EXERCISE PROMPT
Output the listing below verbatim, but drop the images.

RECORDS

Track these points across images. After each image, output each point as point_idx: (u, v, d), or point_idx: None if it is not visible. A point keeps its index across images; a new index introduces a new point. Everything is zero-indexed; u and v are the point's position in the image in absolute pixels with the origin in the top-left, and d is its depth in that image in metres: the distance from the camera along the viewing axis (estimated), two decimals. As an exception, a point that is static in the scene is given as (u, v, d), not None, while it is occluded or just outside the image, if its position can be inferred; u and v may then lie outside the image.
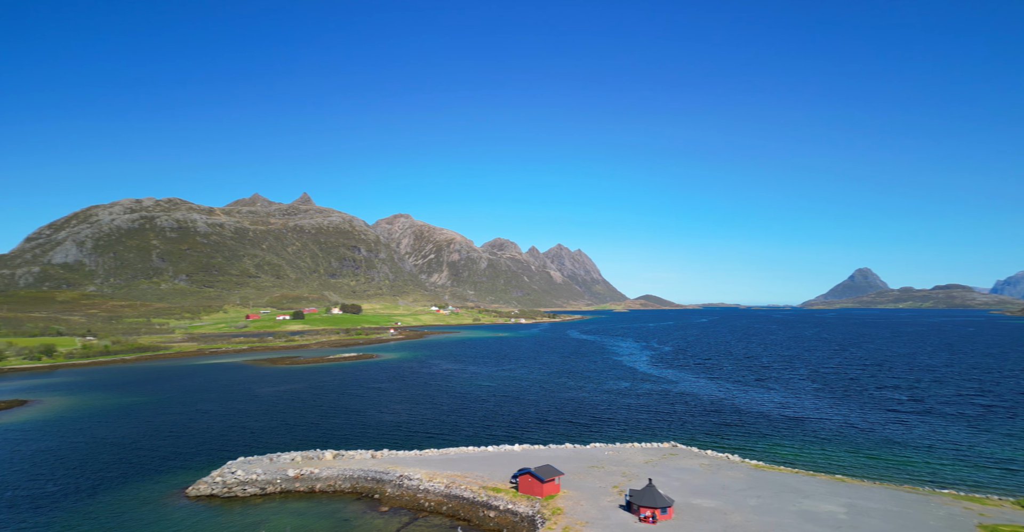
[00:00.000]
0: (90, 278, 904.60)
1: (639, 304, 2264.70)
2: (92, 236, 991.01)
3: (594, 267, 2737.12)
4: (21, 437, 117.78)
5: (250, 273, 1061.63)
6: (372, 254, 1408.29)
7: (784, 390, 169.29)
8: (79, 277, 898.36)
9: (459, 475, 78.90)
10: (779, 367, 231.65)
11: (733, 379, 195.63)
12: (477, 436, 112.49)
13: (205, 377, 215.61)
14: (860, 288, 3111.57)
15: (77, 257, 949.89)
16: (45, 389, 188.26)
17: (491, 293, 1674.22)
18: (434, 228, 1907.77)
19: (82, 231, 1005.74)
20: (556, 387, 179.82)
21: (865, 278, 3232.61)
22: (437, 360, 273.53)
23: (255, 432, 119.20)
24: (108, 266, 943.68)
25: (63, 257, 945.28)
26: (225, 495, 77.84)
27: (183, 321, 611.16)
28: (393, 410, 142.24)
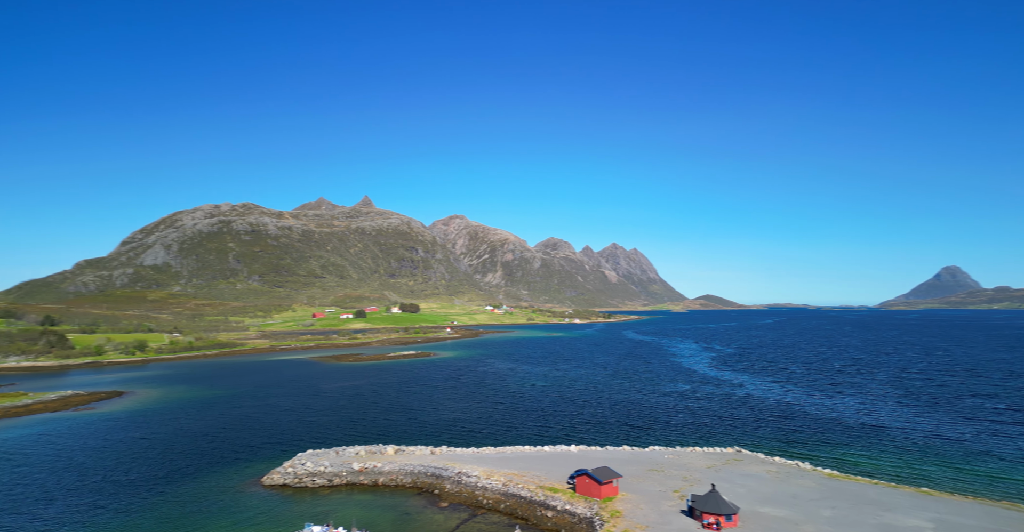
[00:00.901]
0: (176, 279, 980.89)
1: (699, 304, 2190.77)
2: (177, 240, 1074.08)
3: (650, 266, 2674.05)
4: (117, 426, 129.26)
5: (316, 273, 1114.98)
6: (429, 254, 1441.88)
7: (861, 396, 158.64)
8: (166, 278, 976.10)
9: (516, 474, 79.38)
10: (855, 372, 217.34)
11: (802, 383, 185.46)
12: (532, 435, 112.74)
13: (276, 373, 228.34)
14: (947, 288, 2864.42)
15: (165, 259, 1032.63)
16: (138, 381, 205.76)
17: (544, 293, 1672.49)
18: (488, 228, 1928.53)
19: (169, 235, 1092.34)
20: (612, 388, 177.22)
21: (953, 277, 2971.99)
22: (492, 359, 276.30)
23: (321, 426, 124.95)
24: (191, 267, 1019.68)
25: (153, 259, 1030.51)
26: (296, 485, 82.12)
27: (256, 319, 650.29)
28: (450, 408, 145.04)
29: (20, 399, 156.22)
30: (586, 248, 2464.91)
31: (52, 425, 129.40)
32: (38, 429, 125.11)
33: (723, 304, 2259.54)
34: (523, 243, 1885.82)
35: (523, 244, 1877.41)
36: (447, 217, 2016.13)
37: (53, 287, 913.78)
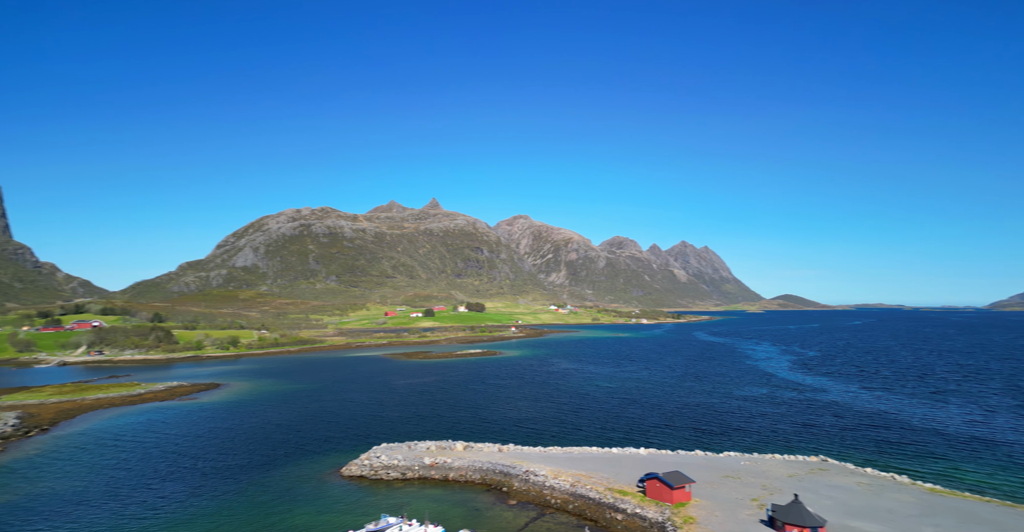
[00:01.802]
0: (263, 279, 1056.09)
1: (777, 305, 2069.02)
2: (264, 243, 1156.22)
3: (723, 265, 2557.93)
4: (214, 415, 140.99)
5: (387, 273, 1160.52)
6: (494, 254, 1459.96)
7: (969, 406, 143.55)
8: (255, 278, 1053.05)
9: (584, 474, 78.71)
10: (960, 379, 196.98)
11: (898, 390, 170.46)
12: (598, 437, 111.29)
13: (352, 369, 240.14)
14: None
15: (253, 261, 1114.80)
16: (232, 374, 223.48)
17: (610, 292, 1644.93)
18: (552, 228, 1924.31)
19: (256, 238, 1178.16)
20: (681, 391, 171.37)
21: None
22: (557, 359, 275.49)
23: (392, 421, 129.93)
24: (276, 268, 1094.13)
25: (243, 261, 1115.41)
26: (372, 477, 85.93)
27: (334, 317, 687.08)
28: (515, 406, 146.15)
29: (135, 389, 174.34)
30: (653, 247, 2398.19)
31: (160, 413, 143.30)
32: (148, 417, 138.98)
33: (804, 304, 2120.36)
34: (587, 242, 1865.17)
35: (587, 243, 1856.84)
36: (511, 217, 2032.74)
37: (161, 287, 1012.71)
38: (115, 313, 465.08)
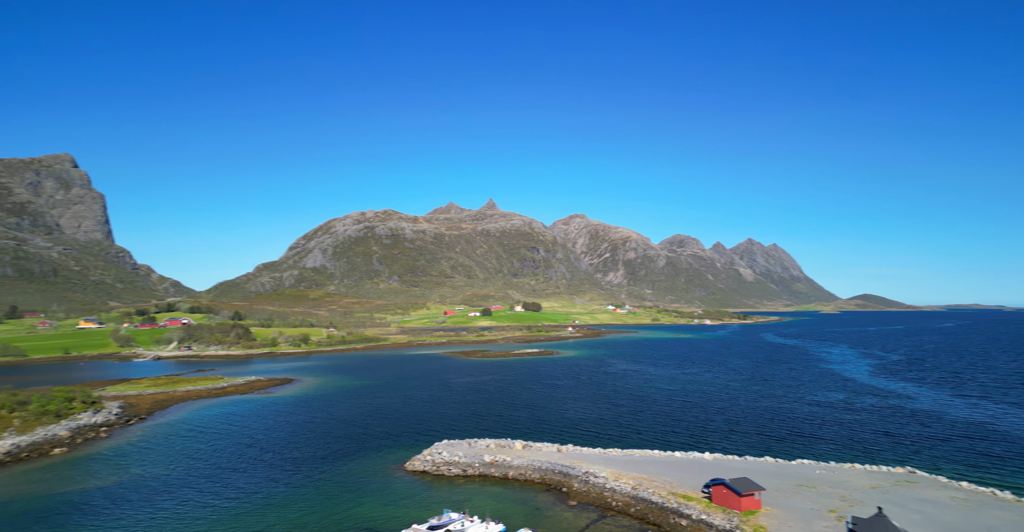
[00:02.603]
0: (330, 279, 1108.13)
1: (854, 305, 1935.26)
2: (332, 244, 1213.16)
3: (793, 263, 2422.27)
4: (286, 410, 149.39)
5: (446, 274, 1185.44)
6: (550, 254, 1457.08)
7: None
8: (323, 278, 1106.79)
9: (645, 478, 77.07)
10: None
11: (998, 399, 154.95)
12: (658, 440, 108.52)
13: (413, 366, 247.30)
14: None
15: (322, 262, 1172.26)
16: (303, 370, 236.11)
17: (670, 292, 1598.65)
18: (609, 227, 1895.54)
19: (325, 240, 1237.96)
20: (748, 395, 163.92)
21: None
22: (615, 360, 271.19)
23: (451, 418, 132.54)
24: (342, 269, 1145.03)
25: (313, 262, 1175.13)
26: (434, 472, 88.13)
27: (396, 316, 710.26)
28: (572, 407, 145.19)
29: (218, 382, 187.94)
30: (717, 245, 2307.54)
31: (239, 406, 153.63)
32: (229, 409, 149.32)
33: (885, 305, 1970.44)
34: (646, 241, 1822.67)
35: (646, 242, 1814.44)
36: (567, 216, 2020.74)
37: (240, 287, 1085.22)
38: (201, 311, 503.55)
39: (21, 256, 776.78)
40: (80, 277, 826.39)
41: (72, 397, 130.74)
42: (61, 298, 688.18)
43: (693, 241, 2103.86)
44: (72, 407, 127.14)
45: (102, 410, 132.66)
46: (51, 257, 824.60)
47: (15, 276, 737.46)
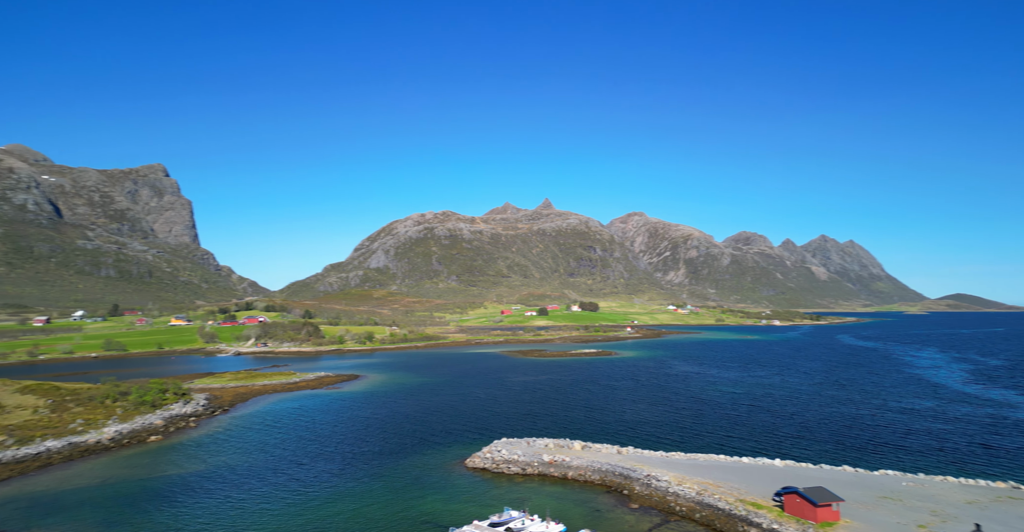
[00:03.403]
0: (393, 279, 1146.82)
1: (945, 305, 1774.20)
2: (394, 245, 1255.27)
3: (873, 260, 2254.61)
4: (352, 404, 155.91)
5: (503, 273, 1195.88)
6: (607, 253, 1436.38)
7: None
8: (386, 278, 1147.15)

COMPLETED EXERCISE
Track these points across images. After each image, output each point as point_idx: (u, v, d), or point_idx: None if it is not visible. A point keeps its index across images; a new index introduces a new point. Everything is zero-indexed; u and v are the point's position in the image in absolute pixels with the origin in the top-left, and d is its depth in that image in metres: the distance from the camera along the viewing axis (estimated), two decimals. As an exception, a point that is static in the scene is given as (u, v, d), not None, while it is occluded or just outside the image, if its position can be inferred; u and v may then lie outside the image.
[00:00.000]
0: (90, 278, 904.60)
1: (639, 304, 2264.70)
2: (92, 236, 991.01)
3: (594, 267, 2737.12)
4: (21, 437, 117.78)
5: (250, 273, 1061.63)
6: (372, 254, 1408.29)
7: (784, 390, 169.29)
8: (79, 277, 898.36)
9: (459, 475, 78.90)
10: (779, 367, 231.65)
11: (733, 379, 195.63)
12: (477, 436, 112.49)
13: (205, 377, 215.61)
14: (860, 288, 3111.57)
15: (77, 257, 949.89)
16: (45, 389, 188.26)
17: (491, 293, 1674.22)
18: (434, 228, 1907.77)
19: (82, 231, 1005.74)
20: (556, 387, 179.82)
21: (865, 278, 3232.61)
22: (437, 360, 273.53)
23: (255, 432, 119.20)
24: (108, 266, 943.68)
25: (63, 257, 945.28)
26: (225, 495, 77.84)
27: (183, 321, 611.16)
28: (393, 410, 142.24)
[00:00.901]
0: (176, 279, 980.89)
1: (699, 304, 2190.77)
2: (177, 240, 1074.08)
3: (650, 266, 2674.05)
4: (117, 426, 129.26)
5: (316, 273, 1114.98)
6: (429, 254, 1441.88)
7: (861, 396, 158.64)
8: (166, 278, 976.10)
9: (516, 474, 79.38)
10: (855, 372, 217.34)
11: (802, 383, 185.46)
12: (532, 435, 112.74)
13: (276, 373, 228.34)
14: (947, 288, 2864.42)
15: (165, 259, 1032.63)
16: (138, 381, 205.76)
17: (544, 293, 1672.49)
18: (488, 228, 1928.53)
19: (169, 235, 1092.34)
20: (612, 388, 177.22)
21: (953, 277, 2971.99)
22: (492, 359, 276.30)
23: (321, 426, 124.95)
24: (191, 267, 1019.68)
25: (153, 259, 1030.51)
26: (296, 485, 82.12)
27: (256, 319, 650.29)
28: (450, 408, 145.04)
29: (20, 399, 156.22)
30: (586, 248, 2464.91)
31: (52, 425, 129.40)
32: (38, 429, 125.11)
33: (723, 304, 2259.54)
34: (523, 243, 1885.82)
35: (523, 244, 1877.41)
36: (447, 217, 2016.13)
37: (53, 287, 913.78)
[00:01.802]
0: (263, 279, 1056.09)
1: (777, 305, 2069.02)
2: (264, 243, 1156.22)
3: (723, 265, 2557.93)
4: (214, 415, 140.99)
5: (387, 273, 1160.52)
6: (494, 254, 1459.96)
7: (969, 406, 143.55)
8: (255, 278, 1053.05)
9: (584, 474, 78.71)
10: (960, 379, 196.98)
11: (898, 390, 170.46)
12: (598, 437, 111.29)
13: (352, 369, 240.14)
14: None
15: (253, 261, 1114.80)
16: (232, 374, 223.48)
17: (610, 292, 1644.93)
18: (552, 228, 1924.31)
19: (256, 238, 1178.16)
20: (681, 391, 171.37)
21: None
22: (557, 359, 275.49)
23: (392, 421, 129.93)
24: (276, 268, 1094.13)
25: (243, 261, 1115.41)
26: (372, 477, 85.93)
27: (334, 317, 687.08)
28: (515, 406, 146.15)
29: (135, 389, 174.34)
30: (653, 247, 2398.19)
31: (160, 413, 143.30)
32: (148, 417, 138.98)
33: (804, 304, 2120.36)
34: (587, 242, 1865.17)
35: (587, 243, 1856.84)
36: (511, 217, 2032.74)
37: (161, 287, 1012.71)
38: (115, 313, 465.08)
[00:02.603]
0: (330, 279, 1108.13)
1: (854, 305, 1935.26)
2: (332, 244, 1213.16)
3: (793, 263, 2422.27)
4: (286, 410, 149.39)
5: (446, 274, 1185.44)
6: (550, 254, 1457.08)
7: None
8: (323, 278, 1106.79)
9: (645, 478, 77.07)
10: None
11: (998, 399, 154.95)
12: (658, 440, 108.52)
13: (413, 366, 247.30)
14: None
15: (322, 262, 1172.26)
16: (303, 370, 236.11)
17: (670, 292, 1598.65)
18: (609, 227, 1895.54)
19: (325, 240, 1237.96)
20: (748, 395, 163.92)
21: None
22: (615, 360, 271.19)
23: (451, 418, 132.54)
24: (342, 269, 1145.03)
25: (313, 262, 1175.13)
26: (434, 472, 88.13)
27: (396, 316, 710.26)
28: (572, 407, 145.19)
29: (218, 382, 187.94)
30: (717, 245, 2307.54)
31: (239, 406, 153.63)
32: (229, 409, 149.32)
33: (885, 305, 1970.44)
34: (646, 241, 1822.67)
35: (646, 242, 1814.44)
36: (567, 216, 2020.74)
37: (240, 287, 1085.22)
38: (201, 311, 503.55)
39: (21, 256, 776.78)
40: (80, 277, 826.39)
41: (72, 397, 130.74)
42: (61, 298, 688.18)
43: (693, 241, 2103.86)
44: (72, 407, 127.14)
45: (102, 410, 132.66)
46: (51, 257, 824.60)
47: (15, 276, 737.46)
[00:03.403]
0: (393, 279, 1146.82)
1: (945, 305, 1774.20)
2: (394, 245, 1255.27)
3: (873, 260, 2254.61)
4: (352, 404, 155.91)
5: (503, 273, 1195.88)
6: (607, 253, 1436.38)
7: None
8: (386, 278, 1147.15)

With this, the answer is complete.